Sugar (carbs) is used as fuel by the body, but often only when something like rice is all the people have to eat, and they are perhaps always on the verge of starvation, and maybe constantly thin.
Here is a list of science papers which were collected on this site. Read Good Calories bad Calories by Gary Taub, and other books by Sally Fallon, The Art and Science of Low Carb by Volek, and Phinney, and many more.
https://www.dietdoctor.com/low-carb/science
I understand that sugar (carbs) are yummy, but if you are looking at losing your feet (which happened to my mother and brother because Diabetes runs in the family) you would see it for what it is (an unnessesary part of the diet), and that goes for carbs. Carbohydrates are not "Essential" in the human diet.

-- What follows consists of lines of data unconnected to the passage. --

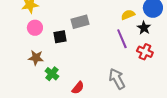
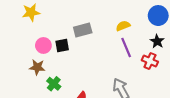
yellow semicircle: (128, 15) -> (123, 26), moved
pink circle: (35, 28) -> (43, 45), moved
black star: (144, 28) -> (157, 41), moved

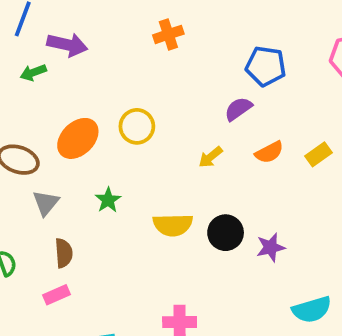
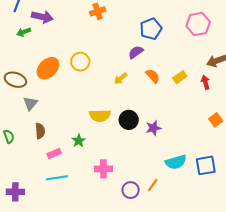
blue pentagon: (266, 66) -> (151, 29), turned -30
orange semicircle: (269, 152) -> (153, 76), turned -105
green star: (108, 200) -> (79, 141), moved
pink rectangle: (56, 295) -> (54, 154), moved

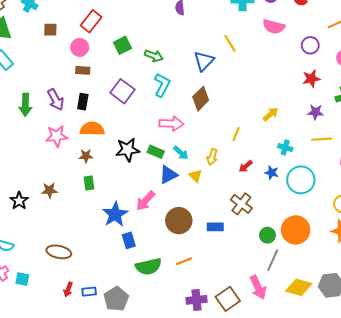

Meaning, there is no amount, under which, you would get illnesses of deficiency. Vitamins and minerals are a different thing. There are several which are essential, and people in the past got those from pure drinking water, and also eating the guts of small animals who ate plants. (Harley Mowat's research)
By the way, speed of digestion does not matter. If you read above, you would see that we eat our own body fat. We do not eat food. The food is a raw material for the fat that is stored. So you actually eat the fat that was stored many days ago, so digestion rate is besides the point. A person who is 1 pound overweight has 3,500 calories (about 1.5 days worth of energy). A person who is 100 pounds over weight has 350,000 calories of energy that can be used. That person can (under doctors care) go for many months (about 175 days) not eating anything.